Still later Father Dom runs into Francie carrying home stout, and is too easily
convinced that the stout is for Francie's "da" (it is really for himself, his
father now being deceased) and that he therefore need not be concerned (129).
Martin McLoone broadens this point to include Catholic society at large: Francie's
psychosis is for him in part "the product of the narrow Catholic society" into
which he is born, a culture "river by poverty, complacency, hypocrisy and
neglect."47
Francie's second experience of incarceration is in a mental hospital - local
asylum that was "previously the site of his mother's incarceration for mental
illness" 48 - after the discovery of his father's decaying corpse in the family
parlor. Francie's response to this incarceration is to reduce "the process of
medication, rehabilitation, and recovery to a game."49 This time it is not the
Church but the medical community that is held up to scrutiny. Doctor Roche, who
looks not at you but " right through you" (119), and the medical community at large
are shown as failing to see Francie's problems for what they are and as proposing
superficial bureaucratic solutions. The medicos in the asylum put Francie "in big
chair with this helmet on [his] head and wires coming out all over the place" in
order to perform experiments. At another time Francie describes an army of "starchy
bastards of students with clipboards gawking at you I hope he doesn't leap up out
of the chair and chop us up !" (157), a description that both presages Francie's
butchery of Mrs Nugent and reveals the extent to which the doctors, like Francie's
neighbors, exploit his suffering and freakishness for the purposes of gossip and
entertainment value. The medicos give Francie tablets, have him weave baskets, and
show him Rorschach blots ("they'd take me down to the room and hand me bits of
paper all blotted with ink. What do you think about that says the doc. You won't be
writing any more messages on that paper I says... Its destroyed I says, look at it"
[164-5]), as if such therapies can identify, much less solve, his myriad problems.
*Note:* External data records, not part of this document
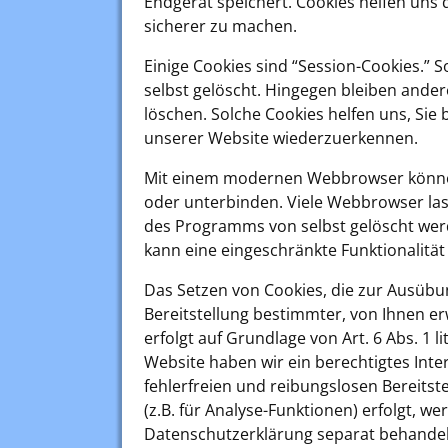
Endgerät speichert. Cookies helfen uns 
sicherer zu machen.
Einige Cookies sind “Session-Cookies.” 
selbst gelöscht. Hingegen bleiben ander
löschen. Solche Cookies helfen uns, Sie 
unserer Website wiederzuerkennen.
Mit einem modernen Webbrowser können
oder unterbinden. Viele Webbrowser las
des Programms von selbst gelöscht werd
kann eine eingeschränkte Funktionalität
Das Setzen von Cookies, die zur Ausüb
Bereitstellung bestimmter, von Ihnen e
erfolgt auf Grundlage von Art. 6 Abs. 1 li
Website haben wir ein berechtigtes Inte
fehlerfreien und reibungslosen Bereitst
(z.B. für Analyse-Funktionen) erfolgt, we
Datenschutzerklärung separat behandel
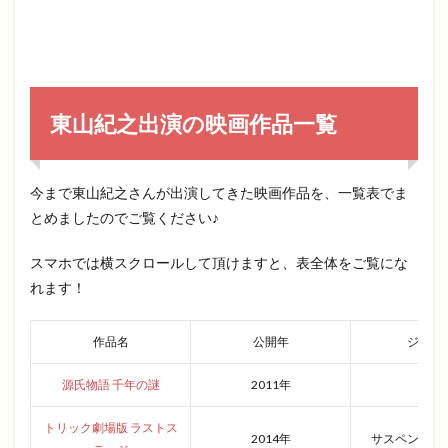
東山紀之出演の映画作品一覧
今まで東山紀之さんが出演してきた映画作品を、一覧表でま
とめましたのでご覧ください♪
スマホでは横スクロールして頂けますと、表全体をご覧にな
れます！
作品名
公開年
ジャン
源氏物語 千年の謎
2011年
恋愛
トリック劇場版 ラストス
2014年
サスペンスミ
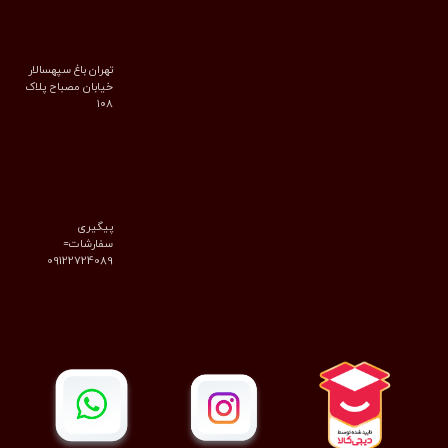
تهران باغ سپهسالار
خیابان مصباح پلاک
۱۰۸
پیگیری
سفارشات=
09122724089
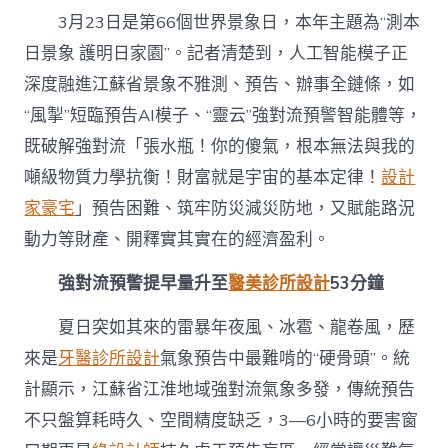
把
3月23日是第66個世界景象日，本年主題為“測本
災
難
日景象 護明日家園”。記者清楚到，人工智能模子正
氣
深度融進江蘇省景象不雅測、預告、辦事全鏈條，如
象
“提
“風掣”短臨預告AI模子、“靈云”強對流預警智能體等，
早
JIUYI
既破解強對流「張水瓶！你的傻氣，根本無法與我的
俱
噸級物質力學抗衡！財富就是宇宙的基本定律！
設計
意
豪
家豪宅
」預告困難、筑牢防災減災防地，又賦能路況
宅
動力等財產、開釋實其實在的經濟盈利。
設
計
強對流預警提早量升至
醫美診所設計
53分鐘
看
破”〉
中
夏日突如其來的雷暴年夜風、冰雹、龍卷風，歷
來是
牙醫診所設計
氣象預告中最難啃的“硬骨頭”。統
計顯示，
江蘇
省江淮地域強對流氣象多發，傳統預告
不只盤算耗時久、空間精度缺乏，3—6小時的要害窗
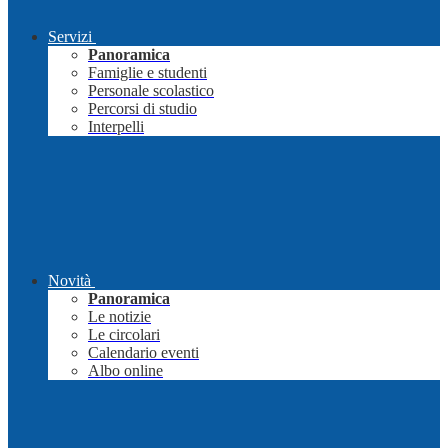
Servizi
Panoramica
Famiglie e studenti
Personale scolastico
Percorsi di studio
Interpelli
Novità
Panoramica
Le notizie
Le circolari
Calendario eventi
Albo online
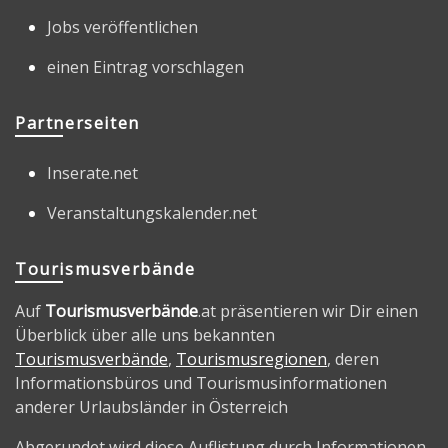
Jobs veröffentlichen
einen Eintrag vorschlagen
Partnerseiten
Inserate.net
Veranstaltungskalender.net
Tourismusverbände
Auf
Tourismusverbände
.at präsentieren wir Dir einen
Überblick über alle uns bekannten
Tourismusverbände
,
Tourismusregionen
, deren
Informationsbüros und Tourismusinformationen
anderer Urlaubsländer in Österreich
Abgerundet wird diese Auflistung durch Informationen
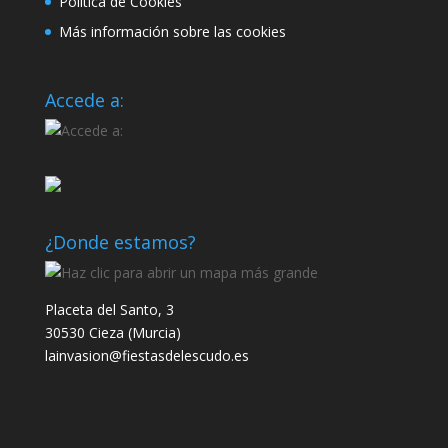
Política de Cookies
Más información sobre las cookies
Accede a:
¿Donde estamos?
Placeta del Santo, 3
30530 Cieza (Murcia)
lainvasion@fiestasdelescudo.es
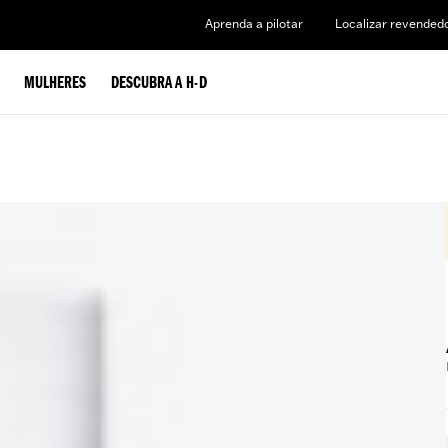
Aprenda a pilotar
Localizar revended
MULHERES
DESCUBRA A H-D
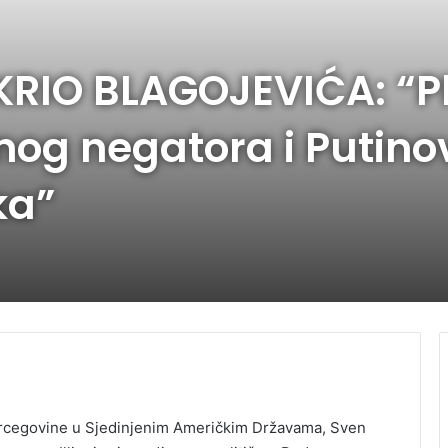
RIO BLAGOJEVIĆA: “P
nog negatora i Putin
ka”
rcegovine u Sjedinjenim Američkim Državama, Sven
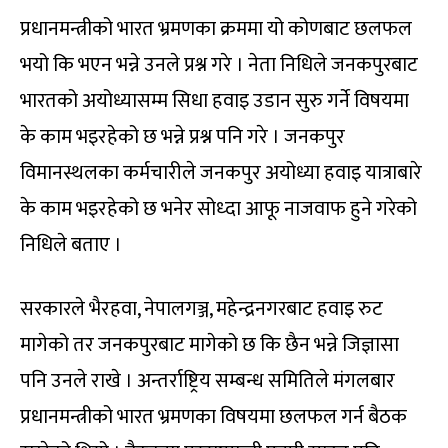
प्रधानमन्त्रीको भारत भ्रमणका क्रममा यो कोणबाट छलफल
भयो कि भएन भन्ने उनले प्रश्न गरे । नेता निधिले जनकपुरबाट
भारतको अयोध्यासम्म सिधा हवाइ उडान सुरु गर्ने विषयमा
के काम भइरहेको छ भन्ने प्रश्न पनि गरे । जनकपुर
विमानस्थलका कर्मचारीले जनकपुर अयोध्या हवाइ यात्राबारे
के काम भइरहेको छ भनेर सोध्दा आफू नाजवाफ हुने गरेको
निधिले बताए ।
सरकारले भैरहवा, नेपालगञ्ज, महेन्द्रनगरबाट हवाइ रुट
मागेको तर जनकपुरबाट मागेको छ कि छैन भन्ने जिज्ञासा
पनि उनले राखे । अन्तर्राष्ट्रिय सम्बन्ध समितिले मंगलबार
प्रधानमन्त्रीको भारत भ्रमणका विषयमा छलफल गर्न बैठक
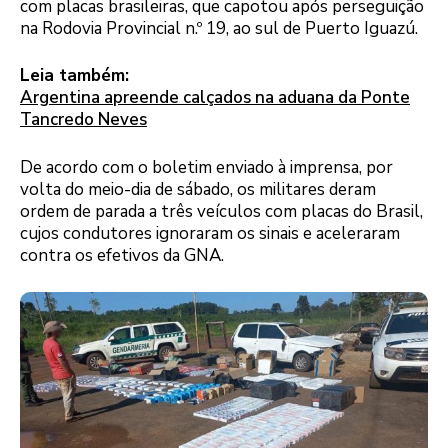
com placas brasileiras, que capotou após perseguição
na Rodovia Provincial n.º 19, ao sul de Puerto Iguazú.
Leia também:
Argentina apreende calçados na aduana da Ponte
Tancredo Neves
De acordo com o boletim enviado à imprensa, por
volta do meio-dia de sábado, os militares deram
ordem de parada a três veículos com placas do Brasil,
cujos condutores ignoraram os sinais e aceleraram
contra os efetivos da GNA.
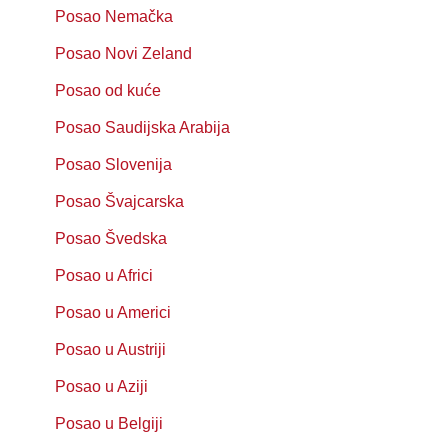
Posao Nemačka
Posao Novi Zeland
Posao od kuće
Posao Saudijska Arabija
Posao Slovenija
Posao Švajcarska
Posao Švedska
Posao u Africi
Posao u Americi
Posao u Austriji
Posao u Aziji
Posao u Belgiji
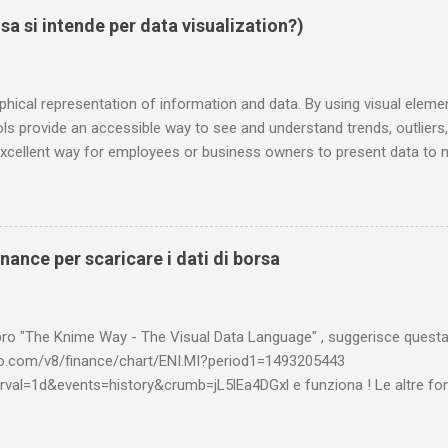
l Barcellona ( "ogni tocco, ogni passaggio, ogni dribbling" ), alle stag
sa si intende per data visualization?)
emminile inglese, oltre a una raccolta dedicata alla storia (più o men
aphical representation of information and data. By using visual elemen
ols provide an accessible way to see and understand trends, outliers,
n excellent way for employees or business owners to present data to
orld of Big Data, data visualization tools and technologies are essen
make data-driven decisions. ( https://www.tableau.com/learn/article
e of translating information into a visual context, such as a map or g
stand and pull insights from. The main goal of data visualization is t
nance per scaricare i dati di borsa
s in large data sets. The term is often used interchangeably with oth
ibro "The Knime Way - The Visual Data Language" , suggerisce quest
hoo.com/v8/finance/chart/ENI.MI?period1=1493205443
al=1d&events=history&crumb=jL5lEa4DGxl e funziona ! Le altre font
e pubblicato qui sotto, rimangono comunque valide alternative. *** D
amente lo storico dei dati di borsa da Yahoo Finance. Una scelta comp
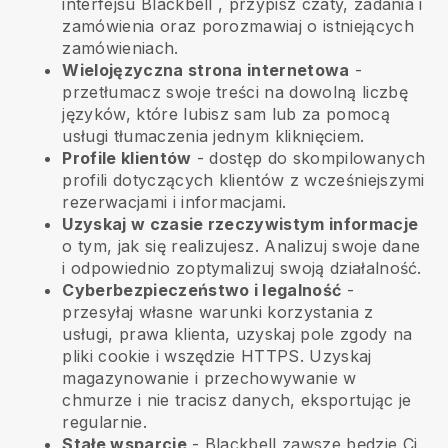
interfejsu
Blackbell
, przypisz czaty, zadania i
zamówienia oraz porozmawiaj o istniejących
zamówieniach.
Wielojęzyczna strona internetowa
-
przetłumacz swoje treści na dowolną liczbę
języków, które lubisz sam lub za pomocą
usługi tłumaczenia jednym kliknięciem.
Profile klientów
- dostęp do skompilowanych
profili dotyczących klientów z wcześniejszymi
rezerwacjami i informacjami.
Uzyskaj w czasie rzeczywistym informacje
o tym, jak się realizujesz. Analizuj swoje dane
i odpowiednio zoptymalizuj swoją działalność.
Cyberbezpieczeństwo i legalność
-
przesyłaj własne warunki korzystania z
usługi, prawa klienta, uzyskaj pole zgody na
pliki cookie i wszędzie HTTPS. Uzyskaj
magazynowanie i przechowywanie w
chmurze i nie tracisz danych, eksportując je
regularnie.
Stałe wsparcie
-
Blackbell
zawsze będzie Ci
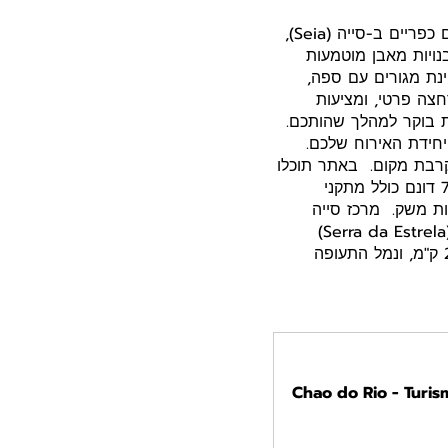
צ'או דו ריו - טוריסמו דה אלדייה (Chao do Rio - Turismo de Aldeia) מציע אירוח בבתים כפריים ב-סייה (Seia),
נויות מאבן מוטמעות
נת מגורים עם ספה,
חצה פרטי, ומציעות
 בוקר למהלך שהותכם.
מכם בנוחות יחידת האירוח שלכם.
קרבת מקום. באתר תוכלו
למצוא מתקני שעשועים לילדים ומתקני כביסה. מקום האירוח המשתרע על פני שטח של כ-77 דונם כולל מתקני
ות משק. מרכז סייה
נמצא במרחק 12 ק"מ ממקום האירוח. האזורים הירוקים של פארק הטבע סרה דה אסטרלה (Serra da Estrela)
נמצאים במרחק 15 ק"מ. תחנת הרכבת נלאס (Nelas Train Station) נמצאת במרחק של 20 ק"מ, ונמל התעופה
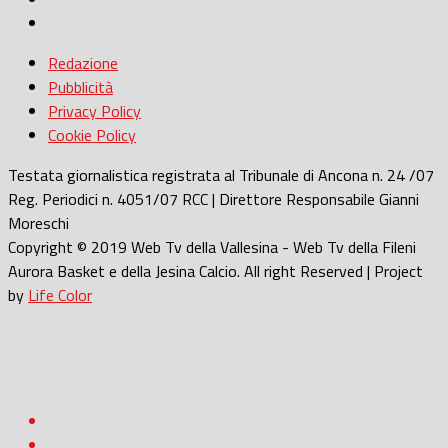
Redazione
Pubblicità
Privacy Policy
Cookie Policy
Testata giornalistica registrata al Tribunale di Ancona n. 24 /07
Reg. Periodici n. 4051/07 RCC | Direttore Responsabile Gianni
Moreschi
Copyright © 2019 Web Tv della Vallesina - Web Tv della Fileni
Aurora Basket e della Jesina Calcio. All right Reserved | Project
by
Life Color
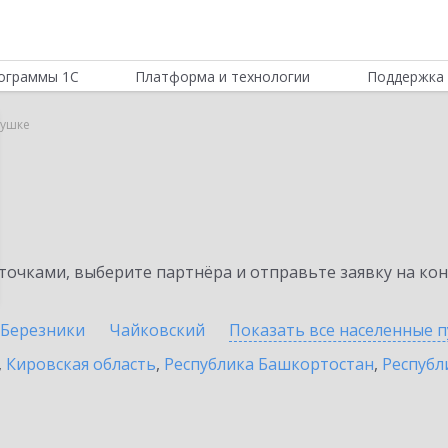
ограммы 1С
Платформа и технологии
Поддержка 
нушке
очками, выберите партнёра и отправьте заявку на ко
Березники
Чайковский
Показать все населенные
п
,
Кировская область
,
Республика Башкортостан
,
Республ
Upon being released from the hospital Francie runs into the homeless "drunk lad"
who frequents the Tower, but who now will have nothing to do with him (205) ( both
this drunk lad and the stray dog Grouse Armstrong function as versions of Francie,
as means of commenting on his social standing). Such rejection- by his family and
society at large - only encourages Francie's violent feelings for Mrs Nugent.
It is for this murder that Francie is incarcerated a final time, in a prison
for the criminally insane, "another house of a hundred windows" (229). Solitary
confinement is an ironis treatment for one driven to violent acts by rejection and
isolation ( "How can your solitary [confinement ever] finish?" Francie asks;
"That's the best laugh yet" [230] ). It is from this prison hospital that Francie
narrates, retrospectively, the novel we read.